The risks are higher when considering the BAH standard for three big areas where access to human experts is limited for many people: education, health care, and mental health. I don’t think our current AIs can do any of these well or safely, yet. At the same time, people are obviously using LLMs for all three things, without waiting for any guidance or professional help. My students are all consulting AI as a normal part of their education, and, anecdotally, use of AI as a therapist or for medical advice seems to be growing. Additionally, startups, often without a lot of expertise, are experimenting with these use cases for AI directly, sometimes without proper safeguards. If professionals do not actively start to explore when these tools work, and when they fail, we may find that people are so used to using AI that they will not listen to the expert advice when it arrives.
And, in addition to mitigating the downside risks, the upside of actually starting to address the startling global inequality in education, health care, and mental health services would be incalculable. For many people, the Best Available Human is nobody. There are early signs that AI can be helpful in these spaces, whether that is Khan Academy’s Khanmigo as an early universal tutor; results suggesting chatbots can answer common medical questions well; or evidence that LLMs can do a good job detecting some mental health issues. But these are hints only. We need careful study to understand if the AI ever reaches BAH standards in these spaces, and likely would need additional product development and research before these tools are deployed. But, with such great potential for gain, and the danger of being overtaken by events, I think experts need to move fast.

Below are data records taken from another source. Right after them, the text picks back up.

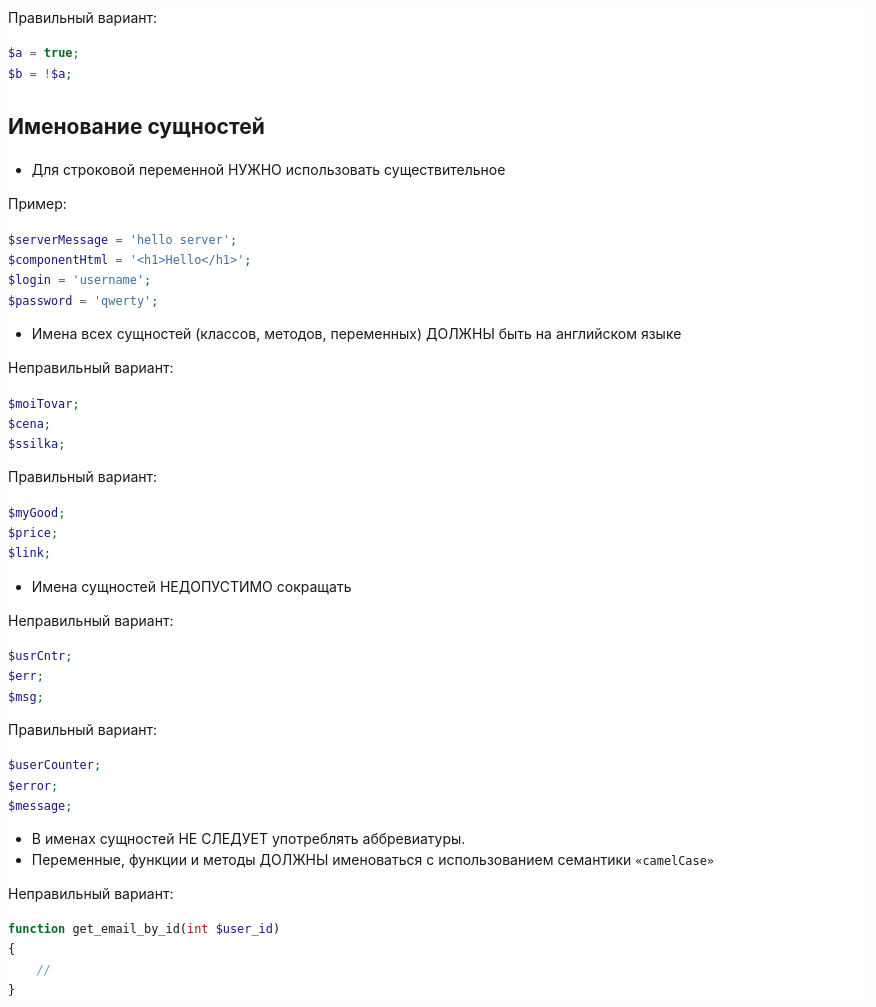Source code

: Правильный вариант:
```php
$a = true;
$b = !$a;
```

## Именование сущностей <a name="naming"></a>
-  Для строковой переменной НУЖНО использовать существительное

Пример:
```php
$serverMessage = 'hello server';
$componentHtml = '<h1>Hello</h1>';
$login = 'username';
$password = 'qwerty';
```
- Имена всех сущностей (классов, методов, переменных) ДОЛЖНЫ быть на английском языке

Неправильный вариант:
```php
$moiTovar;
$cena;
$ssilka;
```

Правильный вариант:
```php
$myGood;
$price;
$link;
```

- Имена сущностей НЕДОПУСТИМО сокращать

Неправильный вариант:
```php
$usrCntr;
$err;
$msg;
```

Правильный вариант:
```php
$userCounter;
$error;
$message;
```

- В именах сущностей НЕ СЛЕДУЕТ употреблять аббревиатуры.
- Переменные, функции и методы ДОЛЖНЫ именоваться с использованием семантики `«camelCase»`

Неправильный вариант:
```php
function get_email_by_id(int $user_id)
{
    //
}
```
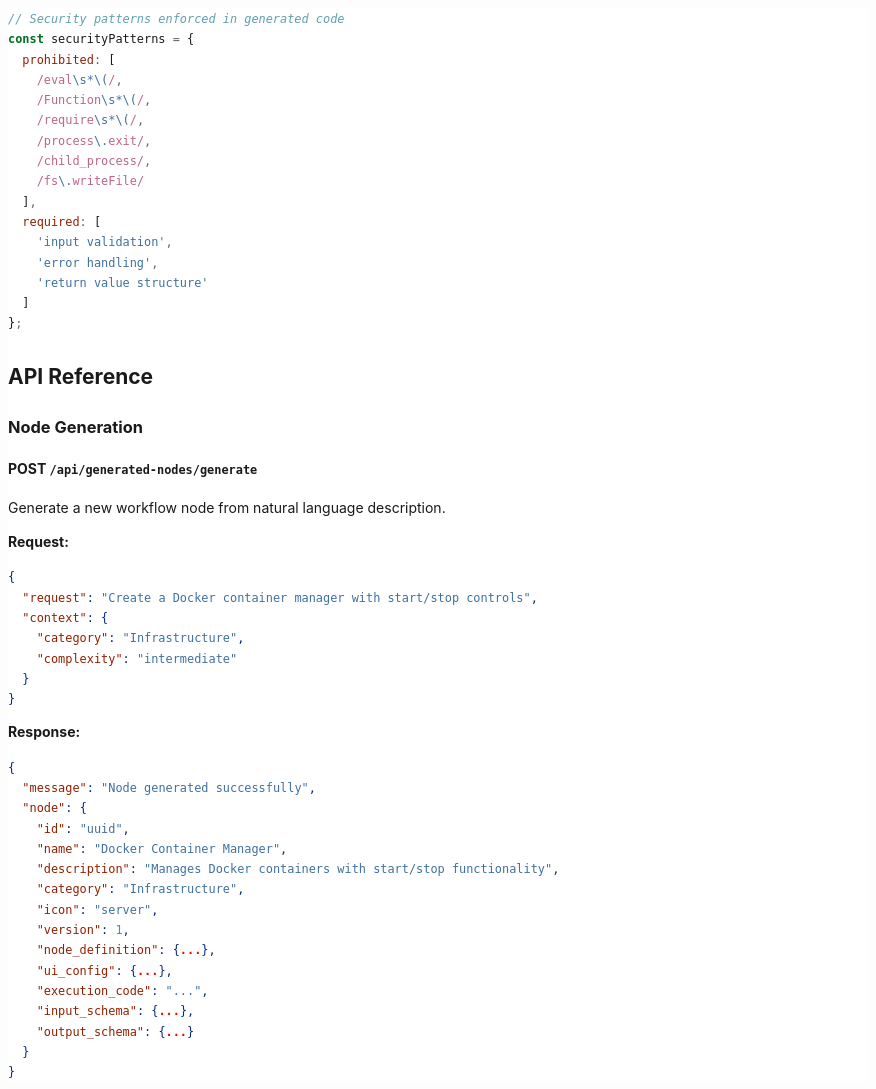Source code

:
 ```javascript
// Security patterns enforced in generated code
const securityPatterns = {
  prohibited: [
    /eval\s*\(/,
    /Function\s*\(/,
    /require\s*\(/,
    /process\.exit/,
    /child_process/,
    /fs\.writeFile/
  ],
  required: [
    'input validation',
    'error handling',
    'return value structure'
  ]
};
```

## API Reference

### Node Generation

#### POST `/api/generated-nodes/generate`

Generate a new workflow node from natural language description.

**Request:**
```json
{
  "request": "Create a Docker container manager with start/stop controls",
  "context": {
    "category": "Infrastructure",
    "complexity": "intermediate"
  }
}
```

**Response:**
```json
{
  "message": "Node generated successfully",
  "node": {
    "id": "uuid",
    "name": "Docker Container Manager",
    "description": "Manages Docker containers with start/stop functionality",
    "category": "Infrastructure",
    "icon": "server",
    "version": 1,
    "node_definition": {...},
    "ui_config": {...},
    "execution_code": "...",
    "input_schema": {...},
    "output_schema": {...}
  }
}
```
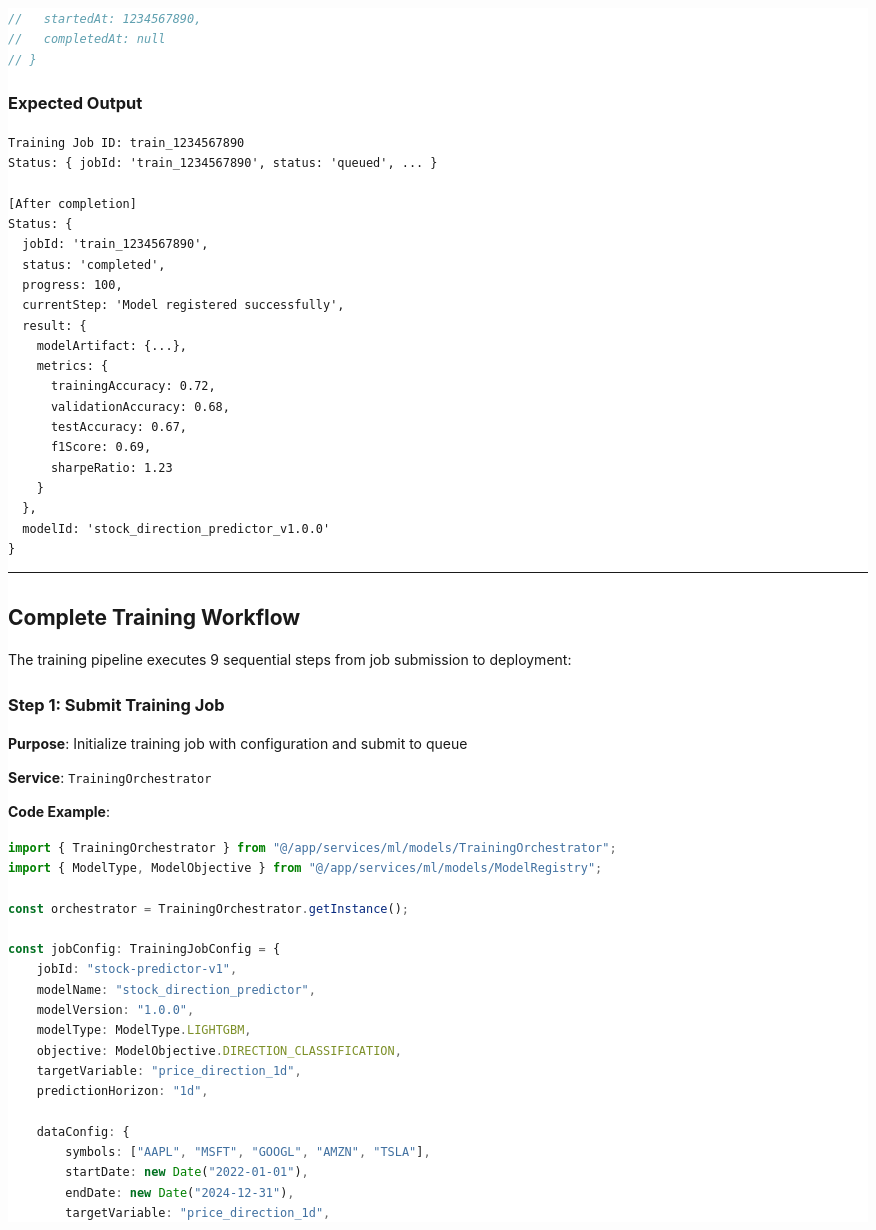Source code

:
 ```typescript
//   startedAt: 1234567890,
//   completedAt: null
// }
```

### Expected Output

```
Training Job ID: train_1234567890
Status: { jobId: 'train_1234567890', status: 'queued', ... }

[After completion]
Status: {
  jobId: 'train_1234567890',
  status: 'completed',
  progress: 100,
  currentStep: 'Model registered successfully',
  result: {
    modelArtifact: {...},
    metrics: {
      trainingAccuracy: 0.72,
      validationAccuracy: 0.68,
      testAccuracy: 0.67,
      f1Score: 0.69,
      sharpeRatio: 1.23
    }
  },
  modelId: 'stock_direction_predictor_v1.0.0'
}
```

---

## Complete Training Workflow

The training pipeline executes 9 sequential steps from job submission to deployment:

### Step 1: Submit Training Job

**Purpose**: Initialize training job with configuration and submit to queue

**Service**: `TrainingOrchestrator`

**Code Example**:

```typescript
import { TrainingOrchestrator } from "@/app/services/ml/models/TrainingOrchestrator";
import { ModelType, ModelObjective } from "@/app/services/ml/models/ModelRegistry";

const orchestrator = TrainingOrchestrator.getInstance();

const jobConfig: TrainingJobConfig = {
	jobId: "stock-predictor-v1",
	modelName: "stock_direction_predictor",
	modelVersion: "1.0.0",
	modelType: ModelType.LIGHTGBM,
	objective: ModelObjective.DIRECTION_CLASSIFICATION,
	targetVariable: "price_direction_1d",
	predictionHorizon: "1d",

	dataConfig: {
		symbols: ["AAPL", "MSFT", "GOOGL", "AMZN", "TSLA"],
		startDate: new Date("2022-01-01"),
		endDate: new Date("2024-12-31"),
		targetVariable: "price_direction_1d",
```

We are in a unique moment, where we have access to, in the words of my co-author Prof. Karim Lakhani, “infinite cognition” - a machine that, while it does not really think, can do a lot of tasks that previously required human thought. As a result, we can now try to solve intractable problems. Old and hard problems. Problems that we thought were fundamentally limited by the limited number of humans willing to help solve them. Not all of these problems will be solved by AI, and some might be made worse, but it is an obligation on all of us to start considering, pragmatically, how to use the AIs we have to make the world a better place. We can play a role in actively shaping how this technology is used, rather than waiting to see what happens.